A college that asked for extra funding in order to be able to pay its staff is one of two to be cautioned over their finances by the Education and Skills Funding Agency (ESFA) – which warned that its financial viability could be at risk.
Cheadle and Marple Sixth Form College and Warrington and Vale Royal College have both received a financial notice to improve (NTI) from the ESFA.
Last month, Tes revealed that Cheadle and Marple had asked the agency for additional financial support.
Quick read: College asks ESFA for help paying staff
Risk to 'solvency' of Cheadle and Marple college
A letter sent to chair of governors David Lambrick last month, but only published today, reveals that the college's financial health has been rated “inadequate”.

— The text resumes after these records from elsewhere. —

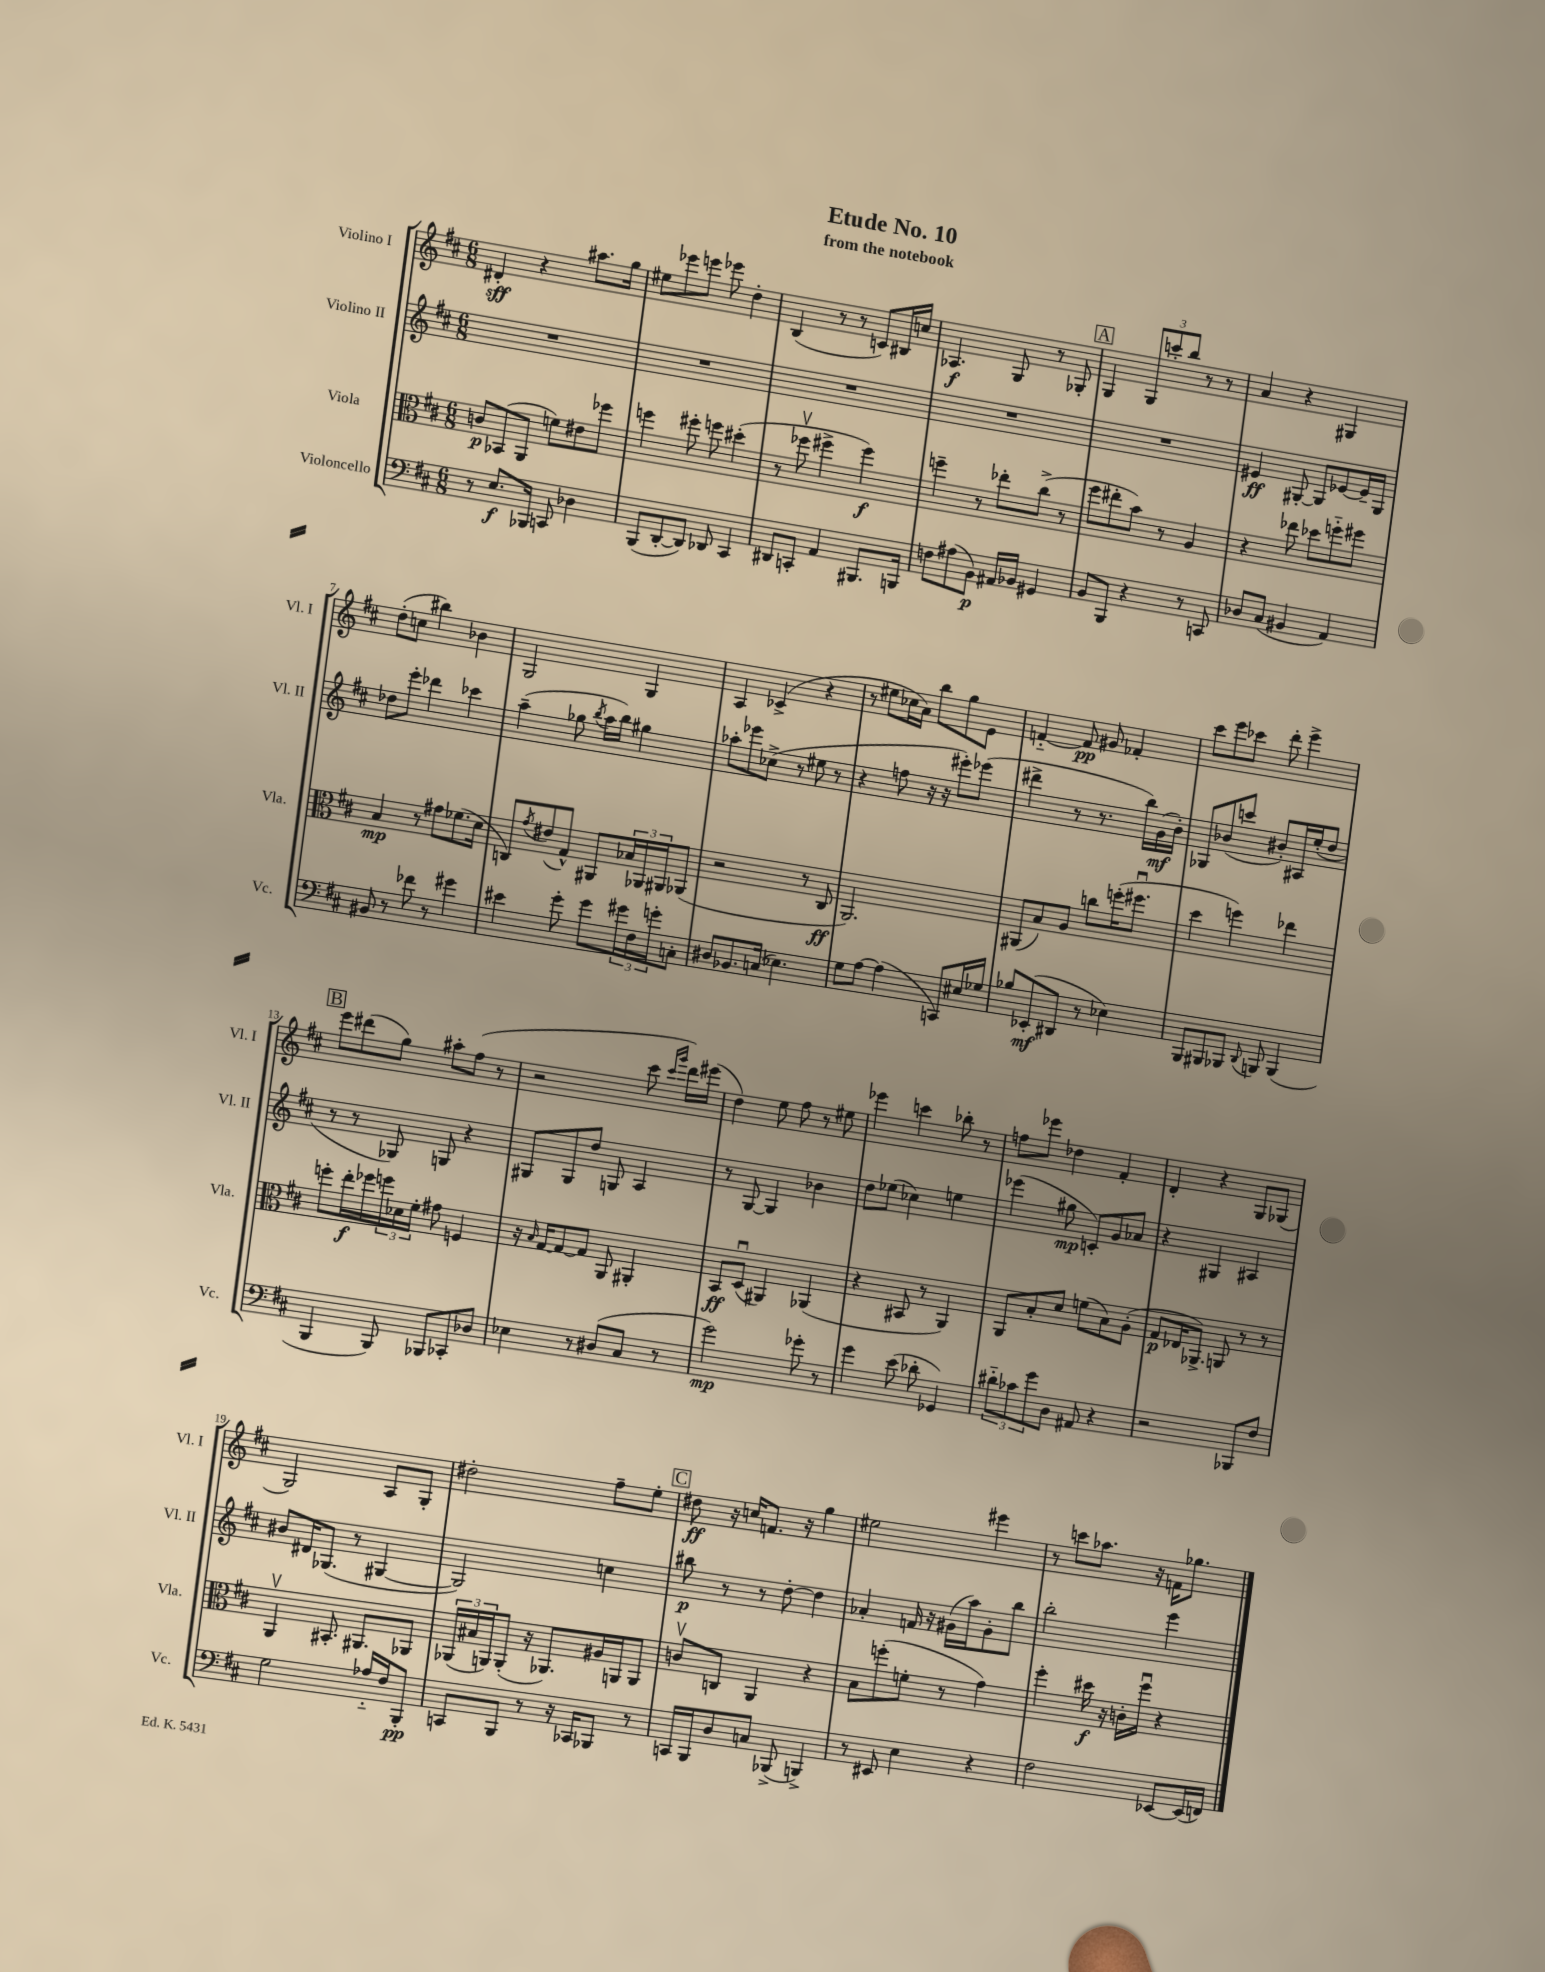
\header { title = "Etude No. 10" subtitle = "from the notebook" }
<<
\new StaffGroup <<
\new Staff = "s0" \with { instrumentName = "Violino I" shortInstrumentName = "Vl. I" } {
    \clef treble \key d \major \numericTimeSignature \time 6/8
    dis'4-.\sff r4 ais''8. g''16 |
    eis''8 ees'''8 e'''8 ees'''8 d''4-. |
    b4( r8 r8 c'8) bis16 c''16 |
    aes4.\f g8 r8 ges8-. |
    \mark \markup { \box "A" } g4 \tuplet 3/2 { g8 c'''8-. b''8 } r8 r8 |
    a'4 r4 gis4 |
    d''8-.( c''8 bis''4) bes'4 |
    g2 g4 |
    a4 ces'4->( r4 |
    r8 eis''8 ces''16 a'16) b''8 g''8 e'8 |
    f'4~-_ f'8\pp gis'8 fes'4-. |
    cis'''8 e'''8 ces'''8 d'''8-. e'''4-> |
    \mark \markup { \box "B" } e'''8 dis'''8( g''8) ais''8-. fis''8( r8 |
    r2 cis'''8 \grace { cis'''16 g'''16 } d'''16) eis'''16( |
    d''4) e''8 fis''8 r8 eis''8 |
    ees'''4 c'''4 bes''8-. r8 |
    f''8 ees'''8 des''4 fis'4-. |
    d'4-. r4 g8 ges8( |
    g2) a8 g8-. |
    dis''2-. fis''8-- e''8-. |
    \mark \markup { \box "C" } dis''8\ff r16 c''16 f'8. r16 g''4 |
    eis''2 eis'''4 |
    r8 c'''8 aes''8. r16 f'16 ges''8. \bar "|." |
}
\new Staff = "s1" \with { instrumentName = "Violino II" shortInstrumentName = "Vl. II" } {
    \clef treble \key d \major \numericTimeSignature \time 6/8
    R2. |
    R2. |
    R2. |
    R2. |
    \mark \markup { \box "A" } R2. |
    eis'4\ff gis8~-. gis8 ees'8~ ees'16-- gis16 |
    des''8 e'''8-. des'''4 ces'''4 |
    a''4--( ges''8 \acciaccatura { b''8 } a''16 b''16) gis''4 |
    aes''8-. ees'''8 ces''8->( r8 eis''8 r8 |
    r4 f''8 r16 r16 eis'''8-.) ees'''8( |
    dis'''4-> r8 r8. b''16) g'16\mf( b'16-.) |
    ges8 bes'8( c'''8 bis'8-.) ais16 e''16-.( d''8 |
    \mark \markup { \box "B" } r8 r8 ges8) g8 r4 |
    gis8 gis8 d''8 g8 a4 |
    r8 g8~ g4 bes'4 |
    d''8 ees''8( ces''4) e''4 |
    ees'''4( gis''8\mp c'8-.) g'8 aes'8 |
    r4 gis4 ais4 |
    bis'8 dis'16 ges8.( r8 gis4~ |
    gis2) c''4 |
    \mark \markup { \box "C" } bis''8\p r8 r8 d''8~-. d''4 |
    aes'4-. f'16 r16 gis'16( a''16) gis'8-. b''8 |
    b''2-. e'''4 \bar "|." |
}
\new Staff = "s2" \with { instrumentName = "Viola" shortInstrumentName = "Vla." } {
    \clef alto \key d \major \numericTimeSignature \time 6/8
    c'8\p bes,8( a,8 f'8) eis'8 fes''8 |
    f''4 fis''8-. f''8 dis''4-.( |
    r8 fes''8\upbow fis''4-> fis''4\f) |
    f''4-- r8 ees''8-. cis''8->( r8 |
    \mark \markup { \box "A" } fis''8 eis''8-. b'8) r8 a4 |
    r4 ees''8 des''8 f''8-_ fis''8 |
    b4\mp r8 gis'8 fes'8.( d'16 |
    c8) \acciaccatura { g'8 } eis'8( g8-^) ais,8 \tuplet 3/2 { bes16 aes,16 ais,16 } aes,8( |
    r2 r8 cis8\ff |
    a,2.) |
    ais,8( b8) a8 c''8 f''16-.( fis''8.\downbow |
    d''4 f''4) ees''4 |
    \mark \markup { \box "B" } f''8-. e''16-.\f fes''16 \tuplet 3/2 { f''16 des'16 fis'16-. } gis'8 f4 |
    r16 \grace { b16 } g16~ g8~ g8 a,8 ais,4-. |
    b,8\ff d8\downbow( ais,4) aes,4( |
    r4 bis,8 r8 a,4) |
    a,8 b8-. d'8 f'8( b8) a8-.( |
    g8\p ees16 aes,8.->) a,8 r8 r8 |
    a,4\upbow bis,8.-. ais,8. aes,8 |
    \tuplet 3/2 { aes,16( bis16 a,16) } a,8-.( r16 aes,8.) ais16 a,16 a,8 |
    \mark \markup { \box "C" } c'8\upbow c8 a,4 r4 |
    b8 f''8-.( f'8-. r8 g'4) |
    fis''4-. dis''16\f r16 c'16-. fis''16\downbow r4 \bar "|." |
}
\new Staff = "s3" \with { instrumentName = "Violoncello" shortInstrumentName = "Vc." } {
    \clef bass \key d \major \numericTimeSignature \time 6/8
    r8 e8.\f bes,,16 c,8 des4 |
    b,,8( d,8~-. d,8) des,8 cis,4 |
    dis,8 c,8-. a,4 bis,,8. b,,16 |
    f8 ais8( b,8\p) ais,16 bes,16 gis,4 |
    \mark \markup { \box "A" } b,8 b,,8 r4 r8 c,8 |
    des8 cis8( bis,4 a,4) |
    bis,8 r8 fes'8 r8 gis'4 |
    eis'4 g'8-. g'8 \tuplet 3/2 { gis'16 fis16 g'16-. } c8-. |
    dis8 bes,8. c16( ees4.) |
    g8 a8~ a4( c,8) eis16 ges16 |
    bes8 ees,8-.\mf( dis,8 r8 ees4) |
    b,,8 bis,,8 bes,,8 \appoggiatura { d,8 } b,,8 b,,4( |
    \mark \markup { \box "B" } b,,4 b,,8) bes,,8 ces,8-. des8 |
    ees4 r8 dis8( cis8 r8 |
    g'2\mp) ges'8-. r8 |
    g'4 e'8( des'8-. ges,4) |
    \tuplet 3/2 { dis'8-_ ces'8 g'8 } d8 ais,8 r4 |
    r2 bes,,8 fis8 |
    g2 aes16-_ fis16 b,,8-.\pp |
    c,8 b,,8 r8 r16 ces,16 bes,,8 r8 |
    \mark \markup { \box "C" } c,16 b,,16 d8 c8 bes,,8->( b,,4->) |
    r8 eis,8 e4 r4 |
    fis2 ees,8~ ees,16( f,16) \bar "|." |
}
>>
>>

The letter, which was sent by Karen Sherry, northern territory director for the further education directorate at the ESFA, adds: “I am issuing this NTI because information provided by the college indicates that there is, or in the foreseeable future there is likely to be, a risk to the solvency or financial viability of Cheadle and Marple Sixth Form College.”

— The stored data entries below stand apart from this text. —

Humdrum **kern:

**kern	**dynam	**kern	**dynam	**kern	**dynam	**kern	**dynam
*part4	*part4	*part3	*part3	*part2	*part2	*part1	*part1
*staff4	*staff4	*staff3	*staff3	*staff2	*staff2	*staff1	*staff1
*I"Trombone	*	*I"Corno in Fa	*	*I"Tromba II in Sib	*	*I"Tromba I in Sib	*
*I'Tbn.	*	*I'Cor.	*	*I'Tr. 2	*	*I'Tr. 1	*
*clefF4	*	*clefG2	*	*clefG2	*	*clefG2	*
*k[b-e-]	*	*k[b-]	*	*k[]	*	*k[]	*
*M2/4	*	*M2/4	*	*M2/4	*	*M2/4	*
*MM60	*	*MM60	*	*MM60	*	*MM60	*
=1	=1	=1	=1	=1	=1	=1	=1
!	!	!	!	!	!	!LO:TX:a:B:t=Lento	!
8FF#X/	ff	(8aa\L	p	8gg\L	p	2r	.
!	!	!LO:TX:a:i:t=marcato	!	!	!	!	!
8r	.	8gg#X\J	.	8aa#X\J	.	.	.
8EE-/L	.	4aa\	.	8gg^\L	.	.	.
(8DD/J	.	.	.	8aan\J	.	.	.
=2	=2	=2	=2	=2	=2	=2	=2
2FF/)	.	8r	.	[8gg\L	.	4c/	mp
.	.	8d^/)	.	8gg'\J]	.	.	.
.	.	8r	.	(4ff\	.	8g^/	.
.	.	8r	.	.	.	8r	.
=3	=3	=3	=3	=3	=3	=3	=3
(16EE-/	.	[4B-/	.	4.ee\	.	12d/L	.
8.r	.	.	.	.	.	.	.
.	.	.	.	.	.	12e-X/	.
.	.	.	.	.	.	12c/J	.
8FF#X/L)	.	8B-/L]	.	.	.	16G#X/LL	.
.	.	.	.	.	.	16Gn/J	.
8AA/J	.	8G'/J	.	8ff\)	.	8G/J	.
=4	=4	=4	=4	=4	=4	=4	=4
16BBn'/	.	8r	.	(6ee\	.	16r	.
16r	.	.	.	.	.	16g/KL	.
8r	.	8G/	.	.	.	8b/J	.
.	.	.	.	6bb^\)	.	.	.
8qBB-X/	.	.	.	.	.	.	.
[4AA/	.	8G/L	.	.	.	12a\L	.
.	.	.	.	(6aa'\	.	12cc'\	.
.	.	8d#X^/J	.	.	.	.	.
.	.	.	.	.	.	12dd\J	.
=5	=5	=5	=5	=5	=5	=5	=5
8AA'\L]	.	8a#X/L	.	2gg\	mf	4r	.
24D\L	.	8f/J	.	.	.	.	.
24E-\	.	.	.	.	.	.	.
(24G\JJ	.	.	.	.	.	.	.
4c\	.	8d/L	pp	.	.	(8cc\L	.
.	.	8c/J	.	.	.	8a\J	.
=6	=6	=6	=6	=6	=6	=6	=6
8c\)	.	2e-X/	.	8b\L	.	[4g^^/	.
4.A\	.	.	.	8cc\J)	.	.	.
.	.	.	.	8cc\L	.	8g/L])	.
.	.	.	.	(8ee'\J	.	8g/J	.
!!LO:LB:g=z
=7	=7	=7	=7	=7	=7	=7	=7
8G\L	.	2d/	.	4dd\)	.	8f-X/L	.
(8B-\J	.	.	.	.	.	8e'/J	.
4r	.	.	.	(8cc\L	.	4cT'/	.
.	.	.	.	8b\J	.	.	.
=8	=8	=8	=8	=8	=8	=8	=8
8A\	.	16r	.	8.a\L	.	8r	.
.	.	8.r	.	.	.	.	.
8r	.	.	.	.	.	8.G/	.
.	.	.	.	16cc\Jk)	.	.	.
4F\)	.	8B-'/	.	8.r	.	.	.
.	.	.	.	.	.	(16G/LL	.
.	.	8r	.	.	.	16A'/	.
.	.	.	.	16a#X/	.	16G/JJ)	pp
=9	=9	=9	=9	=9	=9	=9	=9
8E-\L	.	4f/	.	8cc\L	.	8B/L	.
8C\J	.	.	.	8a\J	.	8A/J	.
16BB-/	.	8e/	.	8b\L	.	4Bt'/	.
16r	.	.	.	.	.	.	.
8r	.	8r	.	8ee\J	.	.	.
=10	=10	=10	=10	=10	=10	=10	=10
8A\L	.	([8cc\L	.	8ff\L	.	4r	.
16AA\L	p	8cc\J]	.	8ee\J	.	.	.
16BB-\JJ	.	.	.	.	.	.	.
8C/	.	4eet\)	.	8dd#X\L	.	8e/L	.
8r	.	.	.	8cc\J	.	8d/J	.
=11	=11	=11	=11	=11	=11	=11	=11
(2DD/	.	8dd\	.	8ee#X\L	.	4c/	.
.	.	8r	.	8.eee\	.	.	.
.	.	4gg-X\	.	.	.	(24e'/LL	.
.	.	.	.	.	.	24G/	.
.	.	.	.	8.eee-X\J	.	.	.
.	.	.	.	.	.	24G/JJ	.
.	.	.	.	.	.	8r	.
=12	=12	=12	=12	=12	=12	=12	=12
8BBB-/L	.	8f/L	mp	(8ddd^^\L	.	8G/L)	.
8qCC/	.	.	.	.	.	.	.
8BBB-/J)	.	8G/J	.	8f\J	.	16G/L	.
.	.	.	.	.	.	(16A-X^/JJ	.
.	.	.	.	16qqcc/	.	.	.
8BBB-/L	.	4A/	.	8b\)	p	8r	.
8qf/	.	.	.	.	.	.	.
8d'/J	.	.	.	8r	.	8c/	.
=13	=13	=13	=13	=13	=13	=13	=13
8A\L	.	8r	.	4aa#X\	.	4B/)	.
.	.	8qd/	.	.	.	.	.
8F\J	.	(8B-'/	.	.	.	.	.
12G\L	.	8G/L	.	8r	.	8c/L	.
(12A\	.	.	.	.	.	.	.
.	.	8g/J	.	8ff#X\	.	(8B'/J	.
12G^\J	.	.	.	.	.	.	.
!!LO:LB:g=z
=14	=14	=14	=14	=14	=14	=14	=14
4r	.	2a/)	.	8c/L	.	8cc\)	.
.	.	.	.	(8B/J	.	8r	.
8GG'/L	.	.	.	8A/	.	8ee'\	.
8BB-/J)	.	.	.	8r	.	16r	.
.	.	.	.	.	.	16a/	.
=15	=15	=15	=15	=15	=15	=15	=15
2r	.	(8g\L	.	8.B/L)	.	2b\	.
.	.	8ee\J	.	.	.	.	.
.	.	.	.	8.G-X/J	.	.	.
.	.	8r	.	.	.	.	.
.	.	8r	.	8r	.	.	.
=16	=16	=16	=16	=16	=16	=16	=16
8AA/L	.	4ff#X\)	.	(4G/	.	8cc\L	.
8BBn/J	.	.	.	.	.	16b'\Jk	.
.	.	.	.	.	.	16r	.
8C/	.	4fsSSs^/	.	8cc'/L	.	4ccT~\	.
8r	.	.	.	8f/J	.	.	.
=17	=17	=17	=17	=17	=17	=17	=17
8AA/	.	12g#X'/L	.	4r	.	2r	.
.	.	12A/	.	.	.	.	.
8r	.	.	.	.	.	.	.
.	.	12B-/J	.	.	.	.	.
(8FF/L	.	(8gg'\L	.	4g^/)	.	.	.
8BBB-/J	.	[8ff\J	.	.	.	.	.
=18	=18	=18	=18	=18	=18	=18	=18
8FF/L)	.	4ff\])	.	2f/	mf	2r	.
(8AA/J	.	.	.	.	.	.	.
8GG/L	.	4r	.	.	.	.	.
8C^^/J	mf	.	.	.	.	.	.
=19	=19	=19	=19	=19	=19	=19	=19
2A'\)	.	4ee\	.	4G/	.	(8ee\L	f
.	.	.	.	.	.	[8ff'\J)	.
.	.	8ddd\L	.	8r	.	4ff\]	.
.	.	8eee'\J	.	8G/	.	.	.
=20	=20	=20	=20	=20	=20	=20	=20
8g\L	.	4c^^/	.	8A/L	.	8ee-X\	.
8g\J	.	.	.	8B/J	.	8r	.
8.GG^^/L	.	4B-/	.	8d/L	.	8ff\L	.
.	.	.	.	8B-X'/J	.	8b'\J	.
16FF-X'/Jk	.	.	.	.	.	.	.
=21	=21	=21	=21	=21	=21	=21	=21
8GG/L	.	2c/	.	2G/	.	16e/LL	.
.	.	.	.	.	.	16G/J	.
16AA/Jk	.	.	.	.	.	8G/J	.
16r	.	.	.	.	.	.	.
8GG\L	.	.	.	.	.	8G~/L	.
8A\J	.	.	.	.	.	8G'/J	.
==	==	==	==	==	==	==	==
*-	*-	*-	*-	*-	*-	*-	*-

The news comes just two years after the college sold off land adjacent to its Cheadle site to the Department for Education for £6.3 million. Some £3 million of the proceeds were used to pay off debts owed to Lloyds Bank and the ESFA.
Warrington and Vale's 'inadequate financial health'
A separate letter to Warrington and Vale chair Mervyn Ward from Ms Sherry, also published today, states that the notice has been issued because “Warrington and Vale Royal College has been assessed as having inadequate financial health by ESFA following a review of the college’s audited financial statements and finance record for 2017-18”.
Both colleges are now in scope for intervention by the FE commissioner.
The news comes weeks after Hadlow College became the first college to be placed into education administration by the High Court under the insolvency regime created through the Technical and Further Education Act 2017.